*Work instruction*:
Could you reproduce the entire listing below line for line, without changing a single character?

□ □ □

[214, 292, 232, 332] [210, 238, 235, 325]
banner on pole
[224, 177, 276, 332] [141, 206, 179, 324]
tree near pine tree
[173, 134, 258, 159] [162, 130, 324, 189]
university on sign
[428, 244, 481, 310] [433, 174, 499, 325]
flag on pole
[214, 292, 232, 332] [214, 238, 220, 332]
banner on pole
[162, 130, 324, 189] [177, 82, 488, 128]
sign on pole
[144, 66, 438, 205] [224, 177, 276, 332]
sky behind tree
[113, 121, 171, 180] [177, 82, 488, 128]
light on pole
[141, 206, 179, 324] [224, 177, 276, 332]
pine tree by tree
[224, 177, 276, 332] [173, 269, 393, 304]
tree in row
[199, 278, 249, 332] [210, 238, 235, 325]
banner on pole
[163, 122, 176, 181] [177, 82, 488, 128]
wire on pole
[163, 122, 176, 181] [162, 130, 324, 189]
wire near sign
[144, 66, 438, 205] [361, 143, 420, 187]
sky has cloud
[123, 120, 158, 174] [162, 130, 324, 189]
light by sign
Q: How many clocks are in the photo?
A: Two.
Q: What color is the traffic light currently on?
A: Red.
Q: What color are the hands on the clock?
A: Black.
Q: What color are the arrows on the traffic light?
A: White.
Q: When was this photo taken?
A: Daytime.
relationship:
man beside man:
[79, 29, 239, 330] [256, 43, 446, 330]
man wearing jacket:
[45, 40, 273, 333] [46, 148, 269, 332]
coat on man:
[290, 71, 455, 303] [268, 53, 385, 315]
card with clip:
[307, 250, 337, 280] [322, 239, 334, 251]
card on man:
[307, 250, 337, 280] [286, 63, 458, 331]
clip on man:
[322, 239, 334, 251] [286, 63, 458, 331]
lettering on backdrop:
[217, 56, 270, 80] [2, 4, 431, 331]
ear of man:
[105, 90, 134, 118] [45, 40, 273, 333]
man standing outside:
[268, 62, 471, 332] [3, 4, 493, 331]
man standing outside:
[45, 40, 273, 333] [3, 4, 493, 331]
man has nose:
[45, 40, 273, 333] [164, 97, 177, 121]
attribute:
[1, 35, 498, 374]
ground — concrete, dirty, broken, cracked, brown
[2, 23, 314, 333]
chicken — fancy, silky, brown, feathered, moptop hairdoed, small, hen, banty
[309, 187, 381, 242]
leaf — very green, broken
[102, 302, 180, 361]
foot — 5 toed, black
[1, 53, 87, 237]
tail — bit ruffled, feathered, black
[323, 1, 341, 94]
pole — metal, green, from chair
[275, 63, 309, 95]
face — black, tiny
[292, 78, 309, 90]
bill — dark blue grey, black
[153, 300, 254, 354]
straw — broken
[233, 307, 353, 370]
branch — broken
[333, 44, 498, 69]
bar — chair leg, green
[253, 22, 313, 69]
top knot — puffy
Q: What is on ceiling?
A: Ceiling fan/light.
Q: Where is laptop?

□ □ □

*Result below*:
[214, 292, 232, 332] [210, 238, 235, 325]
banner on pole
[224, 177, 276, 332] [141, 206, 179, 324]
tree near pine tree
[173, 134, 258, 159] [162, 130, 324, 189]
university on sign
[428, 244, 481, 310] [433, 174, 499, 325]
flag on pole
[214, 292, 232, 332] [214, 238, 220, 332]
banner on pole
[162, 130, 324, 189] [177, 82, 488, 128]
sign on pole
[144, 66, 438, 205] [224, 177, 276, 332]
sky behind tree
[113, 121, 171, 180] [177, 82, 488, 128]
light on pole
[141, 206, 179, 324] [224, 177, 276, 332]
pine tree by tree
[224, 177, 276, 332] [173, 269, 393, 304]
tree in row
[199, 278, 249, 332] [210, 238, 235, 325]
banner on pole
[163, 122, 176, 181] [177, 82, 488, 128]
wire on pole
[163, 122, 176, 181] [162, 130, 324, 189]
wire near sign
[144, 66, 438, 205] [361, 143, 420, 187]
sky has cloud
[123, 120, 158, 174] [162, 130, 324, 189]
light by sign
Q: How many clocks are in the photo?
A: Two.
Q: What color is the traffic light currently on?
A: Red.
Q: What color are the hands on the clock?
A: Black.
Q: What color are the arrows on the traffic light?
A: White.
Q: When was this photo taken?
A: Daytime.
relationship:
man beside man:
[79, 29, 239, 330] [256, 43, 446, 330]
man wearing jacket:
[45, 40, 273, 333] [46, 148, 269, 332]
coat on man:
[290, 71, 455, 303] [268, 53, 385, 315]
card with clip:
[307, 250, 337, 280] [322, 239, 334, 251]
card on man:
[307, 250, 337, 280] [286, 63, 458, 331]
clip on man:
[322, 239, 334, 251] [286, 63, 458, 331]
lettering on backdrop:
[217, 56, 270, 80] [2, 4, 431, 331]
ear of man:
[105, 90, 134, 118] [45, 40, 273, 333]
man standing outside:
[268, 62, 471, 332] [3, 4, 493, 331]
man standing outside:
[45, 40, 273, 333] [3, 4, 493, 331]
man has nose:
[45, 40, 273, 333] [164, 97, 177, 121]
attribute:
[1, 35, 498, 374]
ground — concrete, dirty, broken, cracked, brown
[2, 23, 314, 333]
chicken — fancy, silky, brown, feathered, moptop hairdoed, small, hen, banty
[309, 187, 381, 242]
leaf — very green, broken
[102, 302, 180, 361]
foot — 5 toed, black
[1, 53, 87, 237]
tail — bit ruffled, feathered, black
[323, 1, 341, 94]
pole — metal, green, from chair
[275, 63, 309, 95]
face — black, tiny
[292, 78, 309, 90]
bill — dark blue grey, black
[153, 300, 254, 354]
straw — broken
[233, 307, 353, 370]
branch — broken
[333, 44, 498, 69]
bar — chair leg, green
[253, 22, 313, 69]
top knot — puffy
Q: What is on ceiling?
A: Ceiling fan/light.
Q: Where is laptop?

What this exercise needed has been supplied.